Eine der beliebtesten Bands Englands – The 1975 – hat gerade einen Song mit Greta Thunberg eingespielt, das neue Album der Londoner Punk-Band Good Sad Happy Bad macht den Klimawandel zum Thema. Für Musikkritiker Weber ist das eine logische Entwicklung: „Wenn sich Gesellschaft stärker mit einem Problem befasst, spiegelt sich das auch in der Unterhaltungsmusik.“
„Musik ist ein Soundtrack für bestimmte Zeiten, für politische Themen“, sagt Peter Garrett, Sänger der australischen Rockband Midnight Oil. Mit Songs über Umweltthemen feierte die Band vor allem in den 90er Jahre weltweite Erfolge, etwa mit Alben wie Diesel and Dust (1987), Earth and Sun and Moon (1993) oder Breathe. Die wohl berühmteste Songzeile von Midnight Oil klingt heute noch aktueller als Ende der 1980-er Jahre: „How can we dance when our earth is turning? How do we sleep while our beds are burning?”

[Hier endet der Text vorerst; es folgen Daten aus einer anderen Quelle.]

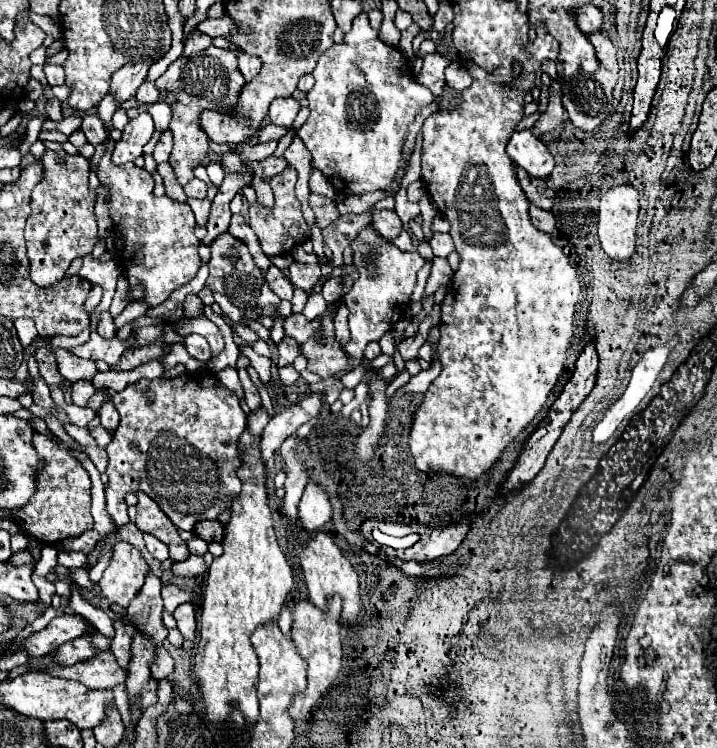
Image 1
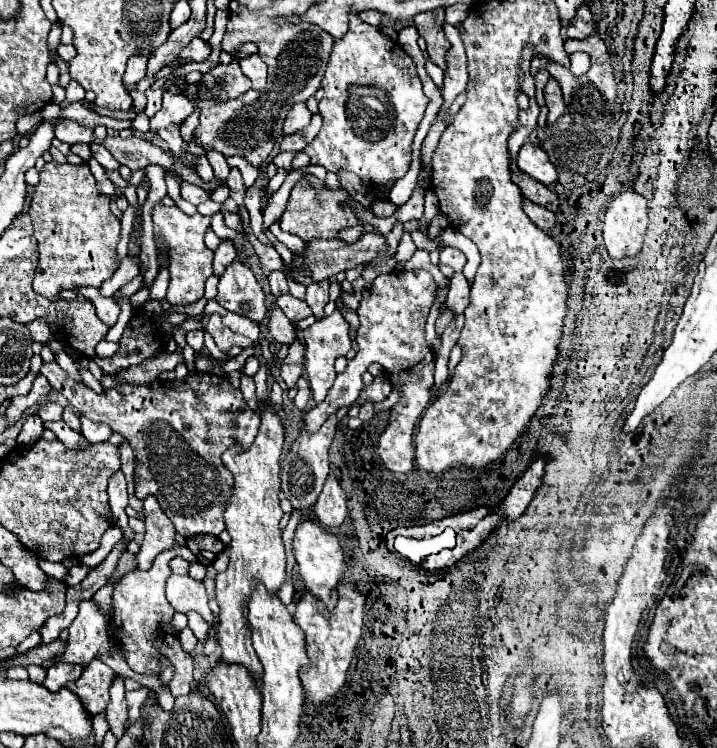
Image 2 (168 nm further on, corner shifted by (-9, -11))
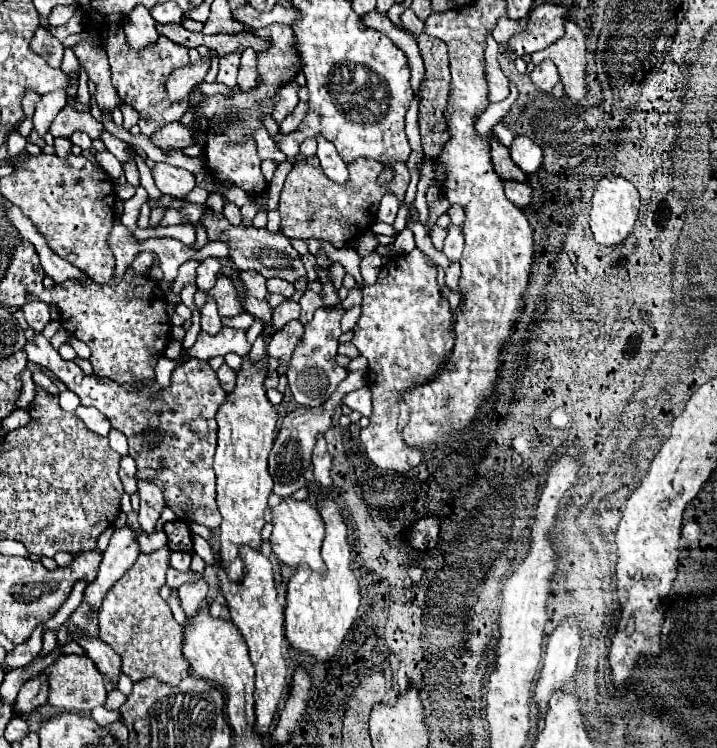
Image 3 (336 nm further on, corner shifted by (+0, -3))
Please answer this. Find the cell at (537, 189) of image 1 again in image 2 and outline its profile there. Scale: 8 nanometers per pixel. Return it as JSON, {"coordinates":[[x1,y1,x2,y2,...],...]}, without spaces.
{"coordinates":[[515,161,511,163,511,179,513,179,513,183,517,183,517,185,519,185,519,189,521,189,523,197,525,197,525,199,529,199,531,203,541,205,541,207,547,207,547,209,549,209,549,211,553,211,553,213,559,209,557,193,555,193,555,191,551,191,549,187,545,187,543,183,539,183,539,181,531,179,531,177,529,177,529,175,525,175,523,171,519,171,519,167,517,167,517,163,515,163]]}

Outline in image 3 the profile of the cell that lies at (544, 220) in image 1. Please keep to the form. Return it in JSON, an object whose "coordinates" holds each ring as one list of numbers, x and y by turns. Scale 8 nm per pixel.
{"coordinates":[[502,181,504,183,504,193,506,197,520,209,524,209,530,201,532,201,532,189,526,183,518,183,518,181]]}

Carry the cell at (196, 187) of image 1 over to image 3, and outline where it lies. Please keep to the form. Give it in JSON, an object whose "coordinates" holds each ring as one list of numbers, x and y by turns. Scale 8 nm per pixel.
{"coordinates":[[156,163,152,169,152,177,160,193,168,193,178,199,186,197,196,187,196,179,190,171,172,167,168,163]]}

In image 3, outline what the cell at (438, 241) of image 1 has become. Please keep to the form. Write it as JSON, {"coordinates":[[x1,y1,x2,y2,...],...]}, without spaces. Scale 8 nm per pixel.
{"coordinates":[[450,225,448,227,448,237,444,241,444,253,448,259,456,261,462,257,464,249,464,239,462,239,462,227,460,225]]}

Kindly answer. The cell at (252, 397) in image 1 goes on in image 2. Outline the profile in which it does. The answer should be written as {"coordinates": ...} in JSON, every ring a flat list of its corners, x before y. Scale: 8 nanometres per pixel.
{"coordinates":[[247,375,241,377,241,393,243,393,245,403,253,411,259,411,259,403,257,403,257,397,255,397,255,381,253,381,253,377,247,377]]}

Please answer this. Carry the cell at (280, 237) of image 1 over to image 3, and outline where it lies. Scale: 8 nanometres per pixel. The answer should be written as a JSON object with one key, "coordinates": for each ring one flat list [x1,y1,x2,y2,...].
{"coordinates":[[316,155,306,157,304,161,296,161,292,171,286,177,282,199,280,199,280,231,292,239,322,239,336,249,342,249,354,243,358,237,366,233,376,223,376,213,380,207,380,199,386,193,396,195,398,203,404,203,404,195,410,183,410,173,406,163,390,163,394,175,390,183,378,183,380,173,386,163,374,163,374,159,356,159,348,165,348,181,338,185,330,181,320,167]]}

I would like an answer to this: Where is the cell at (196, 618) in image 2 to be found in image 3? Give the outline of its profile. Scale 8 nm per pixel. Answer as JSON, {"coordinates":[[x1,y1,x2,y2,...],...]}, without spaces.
{"coordinates":[[198,579,194,583,184,583,182,587,178,587,178,595,180,595,180,603,182,609,186,611,186,615,194,615,198,605,202,603,202,599,208,593,208,583,204,579]]}

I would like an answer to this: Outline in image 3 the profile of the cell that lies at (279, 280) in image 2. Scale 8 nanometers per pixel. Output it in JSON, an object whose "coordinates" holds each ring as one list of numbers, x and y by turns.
{"coordinates":[[268,279,268,281,266,281,266,287,268,287,270,293,280,293,280,295,284,295,286,299,290,299,290,297,296,293,294,285,288,283,288,281,282,281,282,279]]}

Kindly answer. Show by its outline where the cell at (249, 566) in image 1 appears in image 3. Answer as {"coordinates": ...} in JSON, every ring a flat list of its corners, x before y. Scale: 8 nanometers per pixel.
{"coordinates":[[244,357,240,371,236,373,236,387,226,395,226,401,218,409,218,447,214,455,218,509,222,513,220,525,220,557,222,567,230,580,240,581,244,576,244,564,239,559,240,545,260,549,260,531,264,527,264,509,272,493,272,477,268,473,268,453,276,437,276,407,268,401,264,379,266,363,252,363]]}

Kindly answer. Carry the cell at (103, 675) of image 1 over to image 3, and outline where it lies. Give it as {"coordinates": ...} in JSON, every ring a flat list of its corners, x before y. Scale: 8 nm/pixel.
{"coordinates":[[60,655,46,667,48,675,48,703,62,707,66,711,92,711,94,707,102,705,106,701,106,689,102,683,102,675,98,673,94,661,86,655]]}

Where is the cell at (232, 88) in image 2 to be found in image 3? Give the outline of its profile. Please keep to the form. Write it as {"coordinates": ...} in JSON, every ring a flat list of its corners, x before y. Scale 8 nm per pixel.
{"coordinates":[[234,51,234,53,228,53,228,55,220,57,220,61,218,61,218,79,216,81,224,83,228,87,236,87,238,67,240,67,240,51]]}

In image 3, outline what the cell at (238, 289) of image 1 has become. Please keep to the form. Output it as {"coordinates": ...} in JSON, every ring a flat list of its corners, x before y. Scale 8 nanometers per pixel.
{"coordinates":[[220,277,216,281,214,289,210,291,210,297,216,299,220,317,236,317,244,311,242,303,240,303,240,297,236,293,236,287,232,285,232,281,228,277]]}

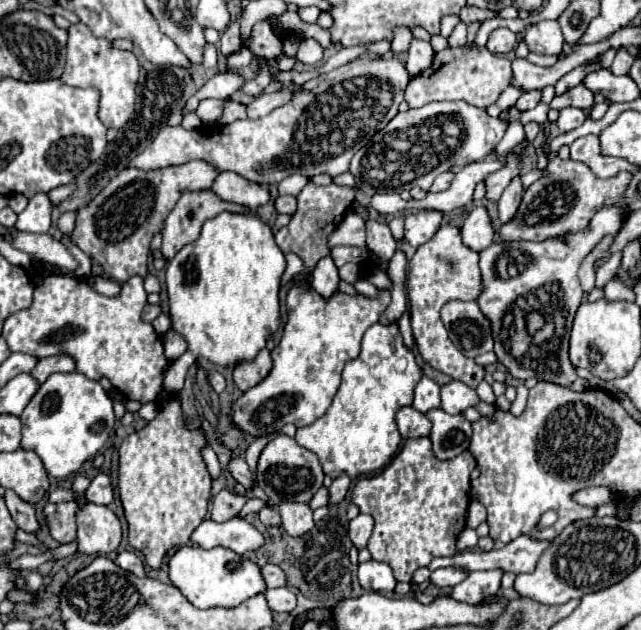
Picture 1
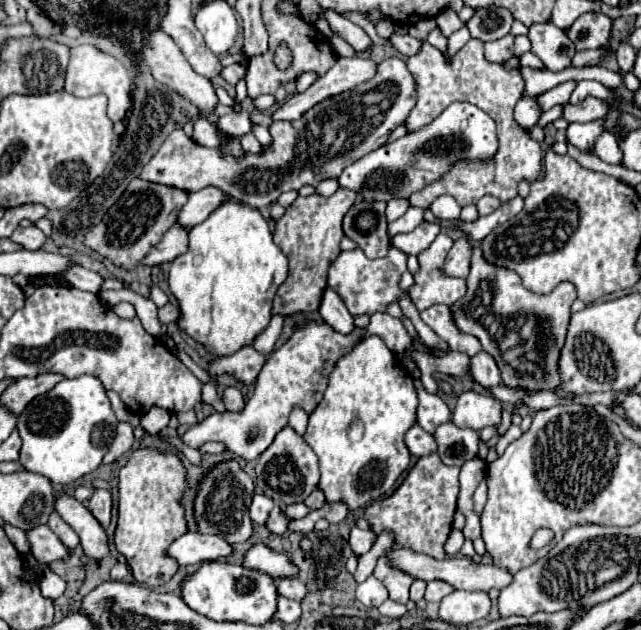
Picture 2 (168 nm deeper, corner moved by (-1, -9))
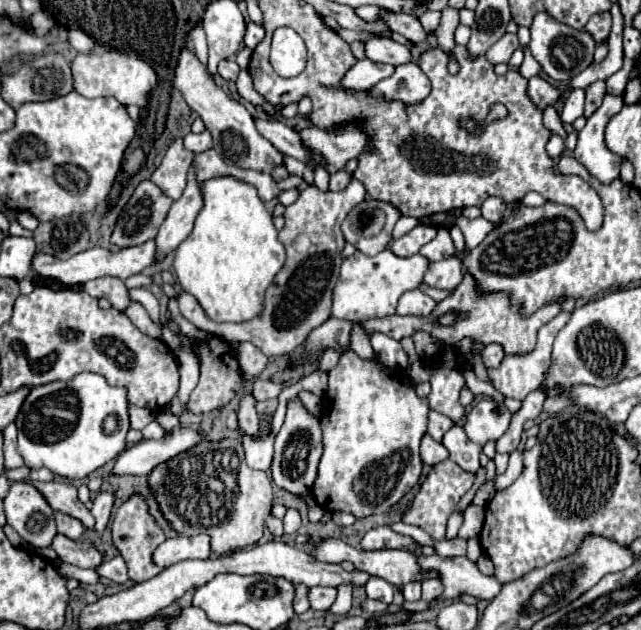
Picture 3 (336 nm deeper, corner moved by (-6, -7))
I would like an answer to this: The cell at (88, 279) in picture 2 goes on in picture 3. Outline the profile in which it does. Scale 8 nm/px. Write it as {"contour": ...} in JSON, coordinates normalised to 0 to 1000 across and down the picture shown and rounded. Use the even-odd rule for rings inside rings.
{"contour":[[[176,438],[148,441],[133,448],[129,460],[148,473],[167,473],[186,495],[192,495],[204,479],[198,470],[198,454],[189,441],[176,441]]]}

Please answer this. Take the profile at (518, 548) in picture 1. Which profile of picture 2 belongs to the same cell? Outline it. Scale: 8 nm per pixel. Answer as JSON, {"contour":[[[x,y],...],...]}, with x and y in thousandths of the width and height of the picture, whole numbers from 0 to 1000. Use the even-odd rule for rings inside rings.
{"contour":[[[618,870],[612,876],[602,879],[612,902],[621,902],[624,908],[633,908],[637,914],[646,914],[649,921],[661,921],[661,924],[671,924],[671,921],[690,921],[690,924],[699,924],[702,930],[708,930],[711,937],[752,937],[752,940],[761,940],[764,933],[786,933],[799,924],[799,914],[793,911],[793,905],[783,905],[783,902],[774,902],[774,898],[752,898],[752,895],[739,895],[733,886],[724,886],[724,883],[705,883],[705,886],[693,886],[693,889],[677,889],[674,883],[665,883],[665,879],[655,879],[655,876],[646,876],[640,870]]]}

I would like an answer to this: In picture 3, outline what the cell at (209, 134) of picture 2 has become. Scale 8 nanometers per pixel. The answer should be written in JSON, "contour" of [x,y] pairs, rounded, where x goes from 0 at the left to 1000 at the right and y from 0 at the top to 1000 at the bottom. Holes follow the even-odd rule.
{"contour":[[[317,206],[314,213],[301,213],[295,210],[285,222],[289,235],[298,238],[298,241],[317,241],[317,238],[326,238],[329,235],[329,213],[323,206]]]}

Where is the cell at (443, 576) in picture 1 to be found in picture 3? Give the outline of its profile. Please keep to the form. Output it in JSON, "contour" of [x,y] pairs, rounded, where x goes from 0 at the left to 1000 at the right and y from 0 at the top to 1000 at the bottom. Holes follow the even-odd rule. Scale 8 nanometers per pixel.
{"contour":[[[666,921],[666,924],[660,924],[660,952],[672,956],[672,952],[679,952],[688,943],[691,943],[688,921]]]}

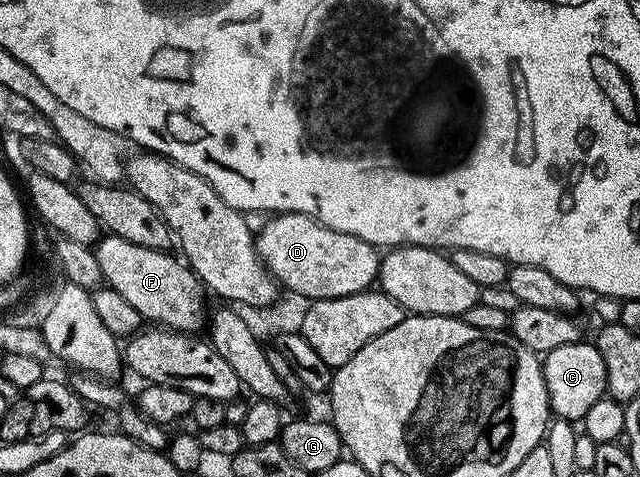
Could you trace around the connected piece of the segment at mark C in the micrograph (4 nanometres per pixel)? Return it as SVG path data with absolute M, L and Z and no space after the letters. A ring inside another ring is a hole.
M578 342L567 346L558 346L557 349L544 353L541 369L545 375L545 385L549 395L549 407L554 417L570 422L584 421L587 410L595 406L607 392L607 366L603 366L603 354L599 354L596 343Z

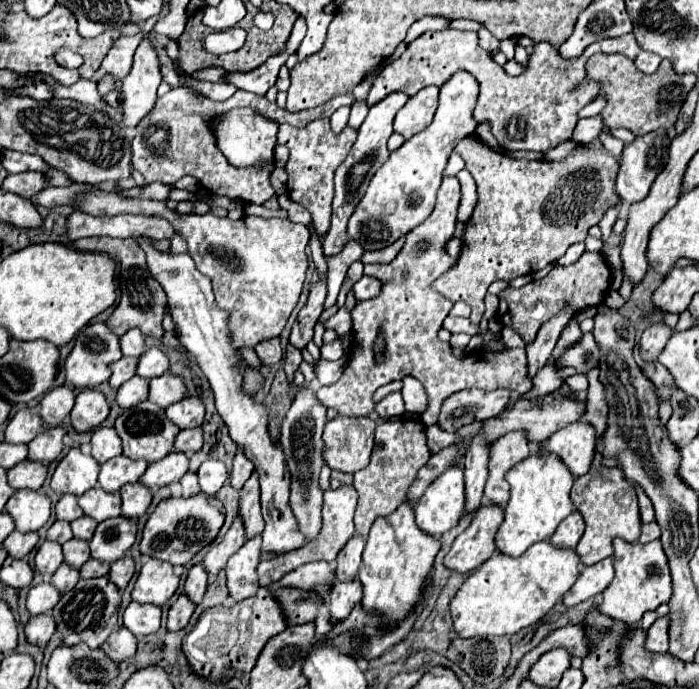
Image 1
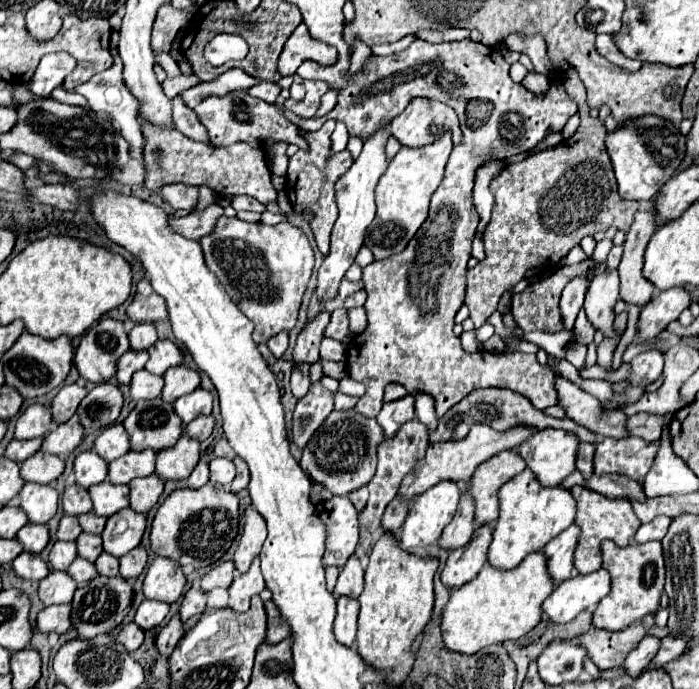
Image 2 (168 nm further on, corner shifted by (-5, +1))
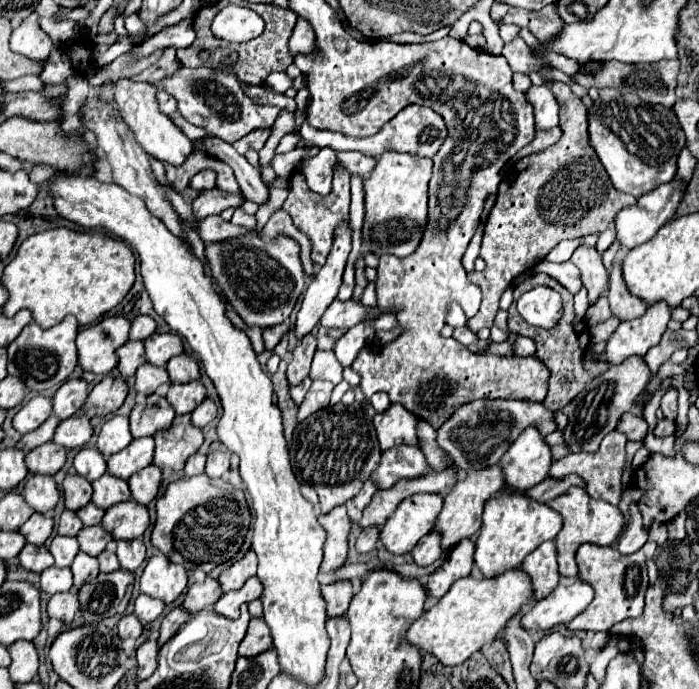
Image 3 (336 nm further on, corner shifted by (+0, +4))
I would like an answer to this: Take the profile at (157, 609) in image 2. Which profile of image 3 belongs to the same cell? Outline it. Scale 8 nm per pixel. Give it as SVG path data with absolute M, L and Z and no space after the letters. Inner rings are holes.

"Natürlich helfen Songs, auf das Problem aufmerksam zu machen“, sagt NDW-Star Peter Schilling, der glaubt, dass es mehr Bands geben wird, die sich des Themas annehmen. „Dass daraus aber eine neue ‚Welle‘ entsteht, das glaube ich nicht: Dafür ist der Klimawandel viel zu komplex.“
Wo bleibt der Klima-Hit von Nena, Sido oder Herbert Grönemeyer?
Aber natürlich hat auch die Generation „Fridays for Future“ ihre Musik. In Köln traten zum Beispiel die Bands Brings und Bläck Fööss auf der Klimademo auf, in Wien war es dunkelbunt, in Aachen spielten Bands wie Moop Mama oder Culcha Candela, in Berlin zur Abschlusskundgebung die Kölner Band Annenmaykantereit.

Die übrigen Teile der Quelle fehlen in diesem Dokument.